Il principale capitale della sanità è il lavoro professionale. Se questo valore è attaccato bloccando le assunzioni per esempio (il turn over è stato bloccato per più di 10 anni) e riducendo le pensioni, vuol dire che il governo vuole spingere i lavoratori della sanità ad andare verso il privato, cioè verso trattamenti retributivi e trattamenti pensionistici migliori.

Il fenomeno degli operatori che abbandonano la sanità pubblica ormai è un processo in corso. Sono anni che si parla di “grande fuga” soprattutto dagli ospedali. Dal 2019 al 2021 (studio Anaao) hanno abbandonato l’ospedale 8.000 camici bianchi per dimissioni volontarie e scadenza del contratto a tempo determinato e 12.645 per pensionamenti, decessi e invalidità al 100%. Ma in tutta Europa gli operatori sanitari sono sempre più in crisi: poco pagati, stressati e sempre più vecchi. L’Oms ha approvato la Carta di Bucarest con la quale ci dice molto chiaramente che bisogna “Intervenire subito o la sanità andrà in tilt”.

Davanti a questi dati servirebbe procedere alla rapida stabilizzazione del precariato e servirebbero un cambiamento profondo nella formazione post-laurea, una radicale qualificazione del mercato del lavoro ma soprattutto assumere operatori. Ma la risposta del governo va esattamente nella direzione contraria. Perché?

E’ del tutto evidente che se il capitale più importante della sanità viene decapitalizzato, cioè viene trasformato nel suo contrario – un costo strutturale considerato a priori insostenibile rispetto alle compatibilità finanziarie – per la sanità pubblica non c’è futuro.

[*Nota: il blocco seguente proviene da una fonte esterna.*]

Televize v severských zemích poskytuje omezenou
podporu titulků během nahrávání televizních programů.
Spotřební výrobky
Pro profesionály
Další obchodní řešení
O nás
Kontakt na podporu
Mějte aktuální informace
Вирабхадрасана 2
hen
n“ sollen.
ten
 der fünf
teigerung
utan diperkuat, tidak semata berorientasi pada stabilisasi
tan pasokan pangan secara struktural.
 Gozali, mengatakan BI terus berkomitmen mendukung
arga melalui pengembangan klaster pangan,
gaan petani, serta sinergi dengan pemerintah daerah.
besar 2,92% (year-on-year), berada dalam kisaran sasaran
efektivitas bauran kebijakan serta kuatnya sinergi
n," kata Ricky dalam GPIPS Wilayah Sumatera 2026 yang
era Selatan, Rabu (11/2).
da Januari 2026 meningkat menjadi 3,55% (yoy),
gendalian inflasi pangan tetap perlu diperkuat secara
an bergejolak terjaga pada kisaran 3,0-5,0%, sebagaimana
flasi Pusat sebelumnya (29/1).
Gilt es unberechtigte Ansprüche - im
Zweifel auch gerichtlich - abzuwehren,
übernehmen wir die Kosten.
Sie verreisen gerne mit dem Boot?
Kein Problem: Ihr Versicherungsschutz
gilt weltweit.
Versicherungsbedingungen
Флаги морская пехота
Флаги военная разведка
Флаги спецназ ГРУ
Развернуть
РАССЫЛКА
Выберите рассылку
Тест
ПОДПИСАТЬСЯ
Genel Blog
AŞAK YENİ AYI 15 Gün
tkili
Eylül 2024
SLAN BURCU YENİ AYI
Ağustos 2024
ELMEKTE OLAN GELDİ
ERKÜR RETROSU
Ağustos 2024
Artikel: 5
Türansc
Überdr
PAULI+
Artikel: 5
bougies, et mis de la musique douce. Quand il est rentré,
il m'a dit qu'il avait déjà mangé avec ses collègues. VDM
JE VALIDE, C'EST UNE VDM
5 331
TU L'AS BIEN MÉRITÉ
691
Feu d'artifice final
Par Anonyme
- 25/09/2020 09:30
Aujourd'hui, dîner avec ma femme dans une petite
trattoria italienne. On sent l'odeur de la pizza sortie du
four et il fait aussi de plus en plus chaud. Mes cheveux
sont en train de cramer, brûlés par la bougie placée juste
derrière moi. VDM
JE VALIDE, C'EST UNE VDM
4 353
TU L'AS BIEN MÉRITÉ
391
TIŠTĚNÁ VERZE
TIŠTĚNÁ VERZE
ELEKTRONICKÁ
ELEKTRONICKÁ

L’unico futuro è quello dei medici che prestano la propria opera su chiamata delle strutture sanitarie pubbliche e vengono remunerati in proporzione alle presenze. Cioè l’unico futuro è la sanità dei gettonisti, quelli che in tre turni di lavoro guadagnano quanto un medico di ruolo in un mese intero. Ma se la sanità diventa quella dei gettonisti che sanità avremo?